TASK DETAILS — Each line from the top of the listing through the one holding "Identify the document" should be restated word for word, with nothing added and no pictures.

(THE DATA)

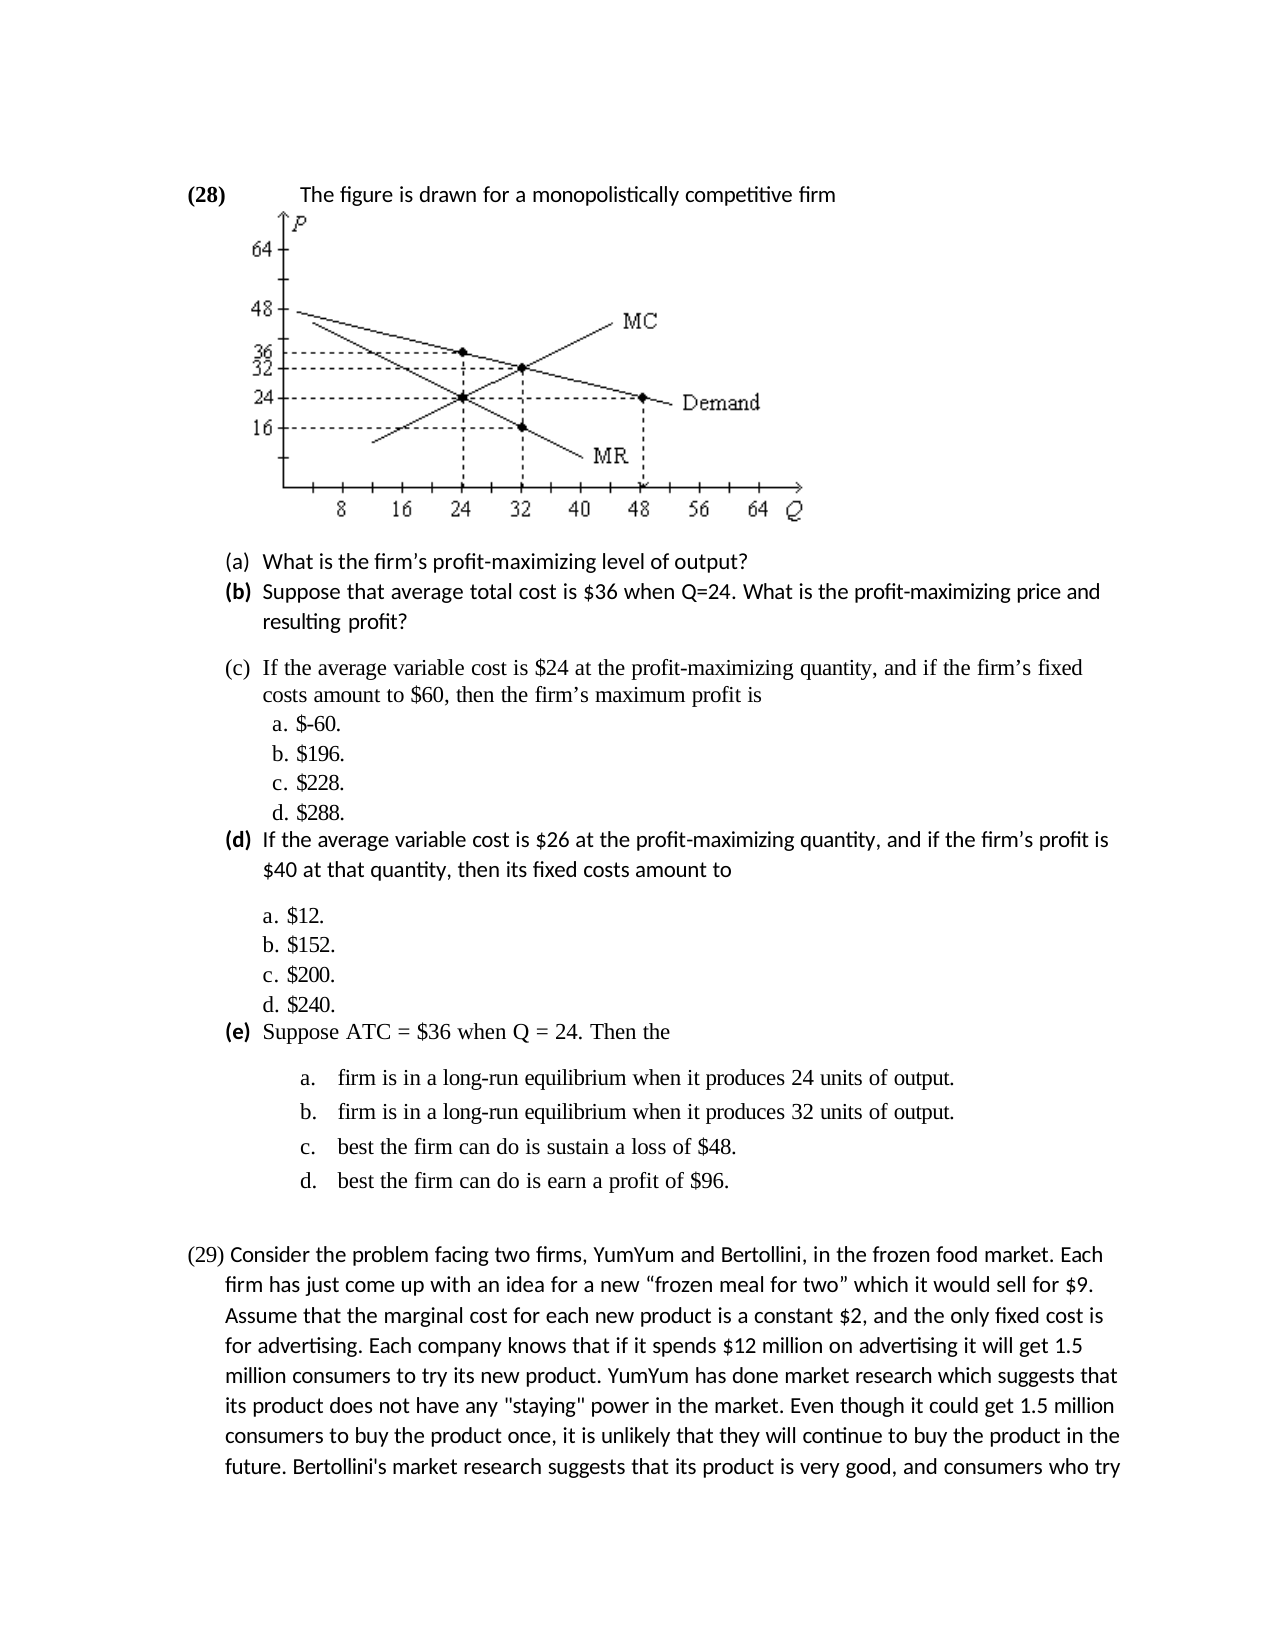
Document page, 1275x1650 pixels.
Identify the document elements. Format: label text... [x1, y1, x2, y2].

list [187, 1240, 1125, 1480]
text a. $-60. [272, 710, 1125, 736]
list What is the firm’s profit-maximizing level of output? [225, 547, 1125, 575]
text c. $200. [262, 961, 1125, 987]
list best the firm can do is earn a profit of $96. [300, 1167, 1125, 1193]
text b. $196. [272, 739, 1125, 766]
list best the firm can do is sustain a loss of $48. [300, 1133, 1125, 1159]
text d. $240. [262, 991, 1125, 1017]
list Suppose ATC = $36 when Q = 24. Then the [225, 1017, 1125, 1045]
picture [225, 210, 804, 545]
list Suppose that average total cost is $36 when Q=24. What is the profit-maximizing price and resulting profit? [225, 577, 1125, 635]
text d. $288. [272, 798, 1125, 825]
text a. $12. [262, 902, 1125, 928]
text b. $152. [262, 932, 1125, 958]
list If the average variable cost is $24 at the profit-maximizing quantity, and if the firm’s fixed costs amount to $60, then the firm’s maximum profit is [225, 654, 1125, 707]
text c. $228. [272, 769, 1125, 795]
list If the average variable cost is $26 at the profit-maximizing quantity, and if the firm’s profit is $40 at that quantity, then its fixed costs amount to [225, 825, 1125, 883]
list The figure is drawn for a monopolistically competitive firm [187, 180, 1125, 208]
list firm is in a long-run equilibrium when it produces 32 units of output. [300, 1098, 1125, 1125]
list firm is in a long-run equilibrium when it produces 24 units of output. [300, 1064, 1125, 1090]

(End THE DATA)

SOLUTION TO THIS PROBLEM —
Document page, 1275x1650 pixels.
Identify the document elements. Format: label text... [x1, y1, x2, y2].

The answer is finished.